Content starts

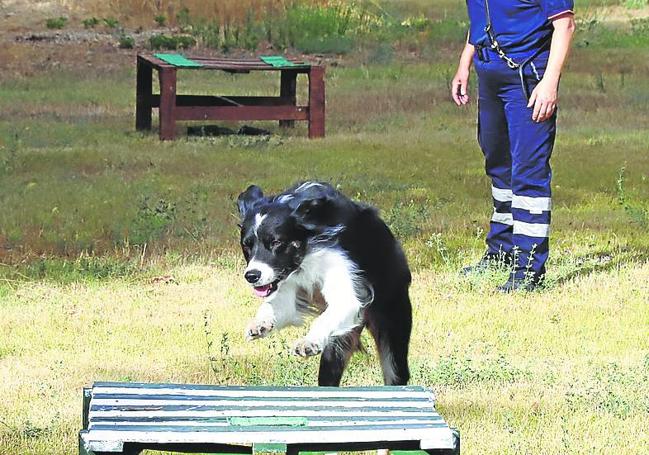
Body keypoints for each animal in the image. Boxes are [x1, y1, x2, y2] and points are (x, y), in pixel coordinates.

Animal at [237, 180, 410, 386]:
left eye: (276, 242)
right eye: (246, 245)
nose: (252, 275)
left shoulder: (339, 270)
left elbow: (331, 311)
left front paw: (308, 343)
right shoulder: (286, 279)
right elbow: (275, 306)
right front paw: (260, 324)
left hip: (391, 325)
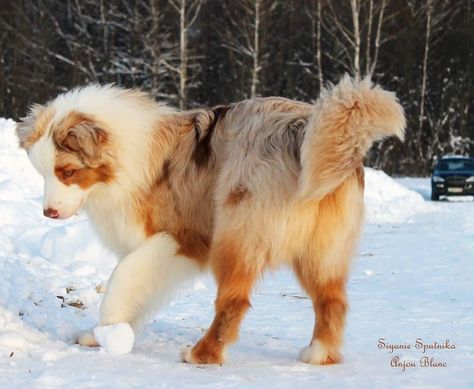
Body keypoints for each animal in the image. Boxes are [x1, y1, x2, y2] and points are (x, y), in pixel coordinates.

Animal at [16, 76, 406, 364]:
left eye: (67, 171)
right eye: (42, 172)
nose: (48, 213)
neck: (125, 158)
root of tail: (302, 128)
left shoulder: (183, 238)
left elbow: (122, 277)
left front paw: (110, 331)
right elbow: (141, 291)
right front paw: (109, 335)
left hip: (235, 234)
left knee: (233, 301)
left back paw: (203, 353)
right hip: (322, 251)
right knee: (332, 300)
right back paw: (319, 354)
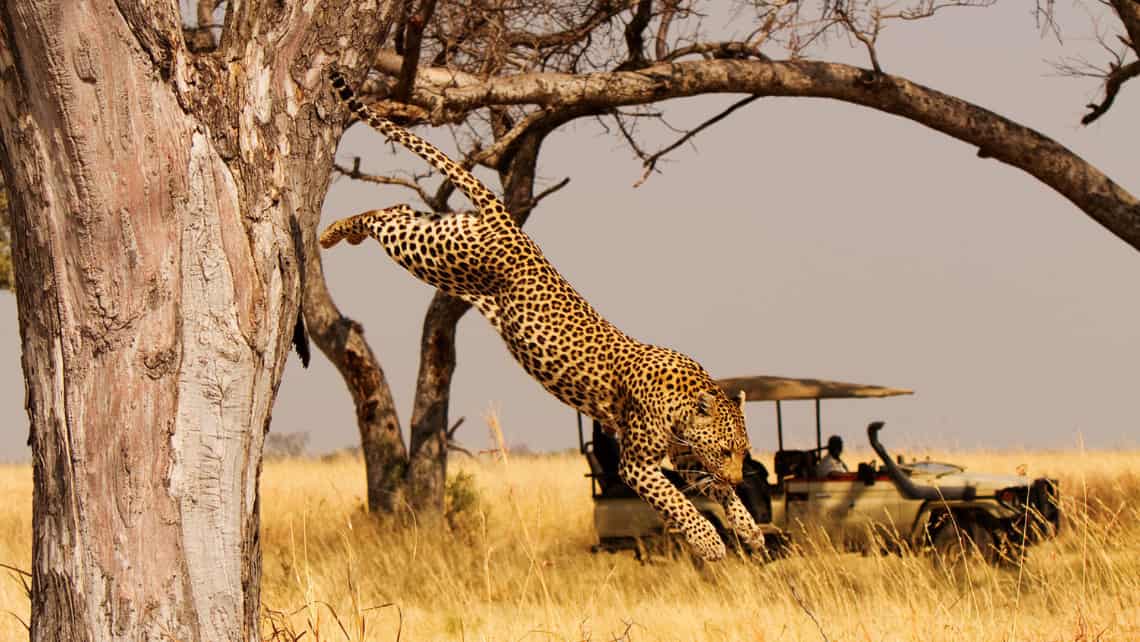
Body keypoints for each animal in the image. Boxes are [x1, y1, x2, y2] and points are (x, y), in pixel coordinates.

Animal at [323, 70, 766, 561]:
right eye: (726, 450)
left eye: (743, 451)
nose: (739, 473)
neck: (685, 402)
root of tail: (507, 221)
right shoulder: (637, 464)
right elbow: (679, 503)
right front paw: (710, 542)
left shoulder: (684, 456)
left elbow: (716, 492)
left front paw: (749, 528)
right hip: (440, 257)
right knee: (385, 218)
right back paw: (332, 232)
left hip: (443, 237)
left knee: (399, 209)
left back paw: (340, 231)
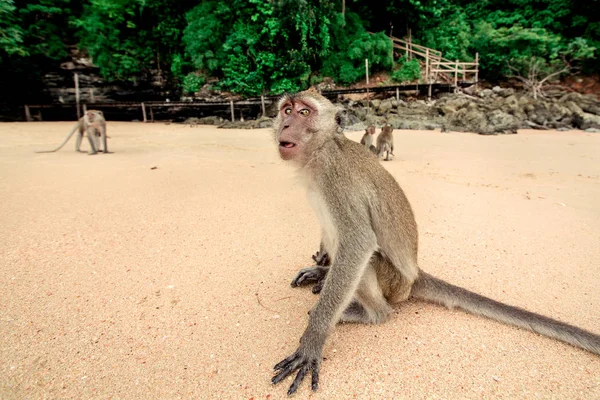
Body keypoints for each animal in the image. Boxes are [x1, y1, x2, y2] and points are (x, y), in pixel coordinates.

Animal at [270, 90, 600, 394]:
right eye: (287, 109)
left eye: (304, 112)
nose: (285, 124)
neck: (319, 152)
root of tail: (415, 275)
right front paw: (322, 265)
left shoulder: (334, 174)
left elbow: (358, 242)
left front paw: (312, 342)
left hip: (394, 283)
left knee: (368, 264)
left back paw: (371, 313)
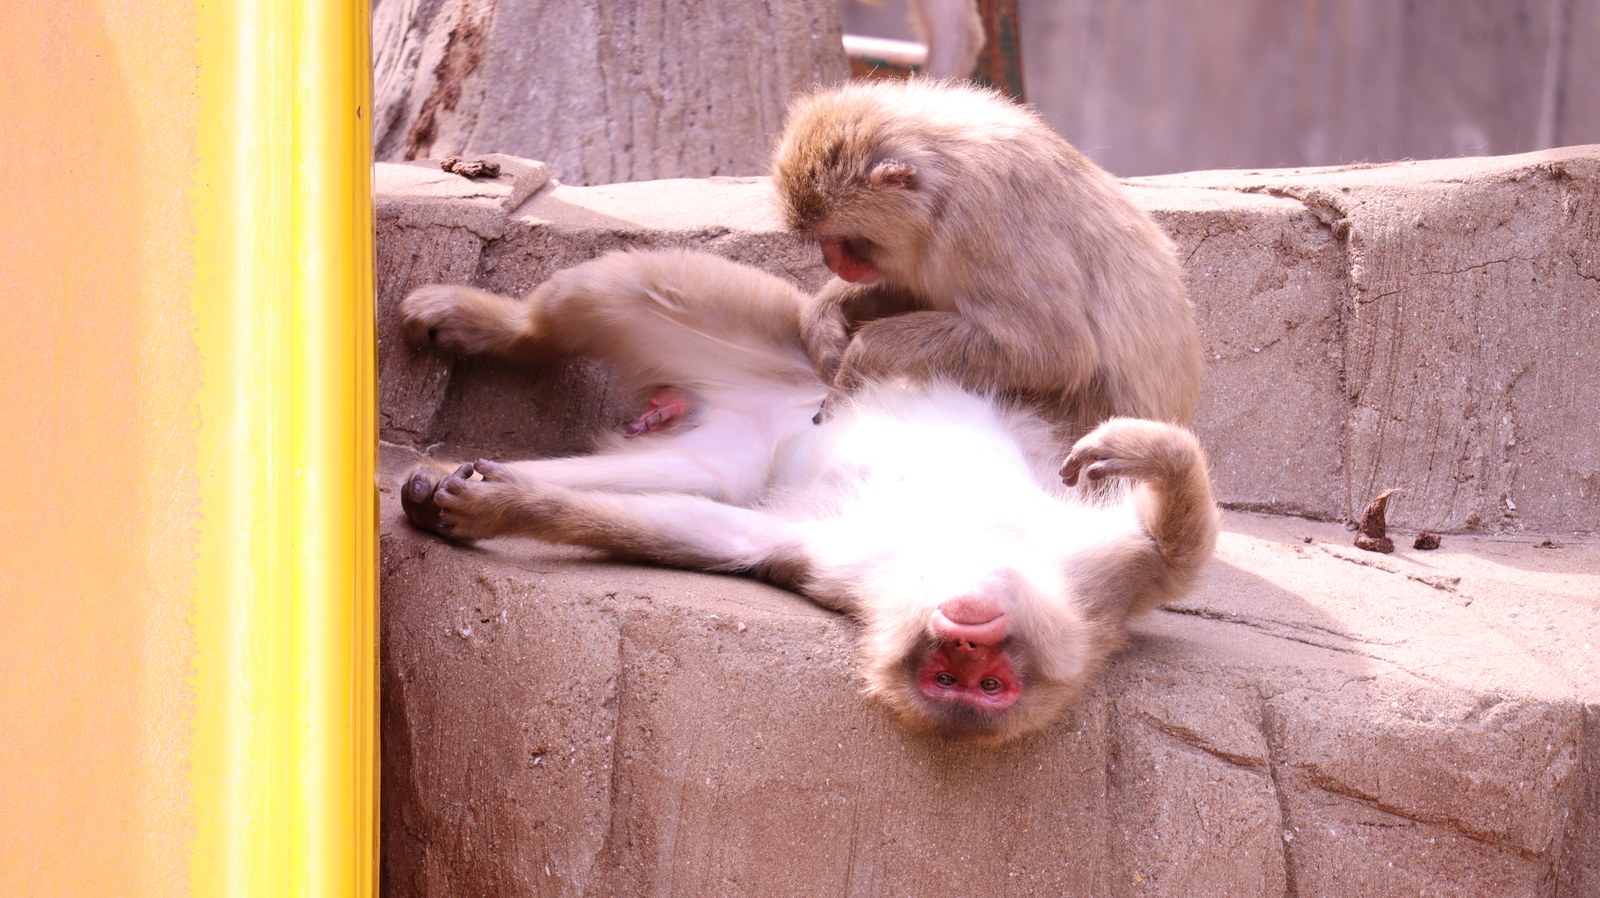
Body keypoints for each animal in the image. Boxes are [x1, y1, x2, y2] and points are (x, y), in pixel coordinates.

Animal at [398, 248, 1218, 745]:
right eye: (957, 672)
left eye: (983, 683)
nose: (964, 635)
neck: (965, 549)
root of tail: (756, 411)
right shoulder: (1103, 572)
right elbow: (1173, 548)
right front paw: (1144, 449)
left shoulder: (844, 572)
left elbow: (711, 531)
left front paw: (502, 508)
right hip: (791, 344)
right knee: (624, 288)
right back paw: (496, 324)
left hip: (728, 448)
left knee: (695, 479)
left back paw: (483, 473)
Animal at [771, 78, 1204, 438]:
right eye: (822, 241)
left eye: (843, 239)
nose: (834, 263)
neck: (940, 192)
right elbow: (906, 289)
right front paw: (823, 326)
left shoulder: (982, 220)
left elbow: (1054, 350)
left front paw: (863, 353)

Content ends

**What the task requires**: For the listing above, say how many lines hold the word "shoulder". Nothing but the number is needed.

**Answer section**: 9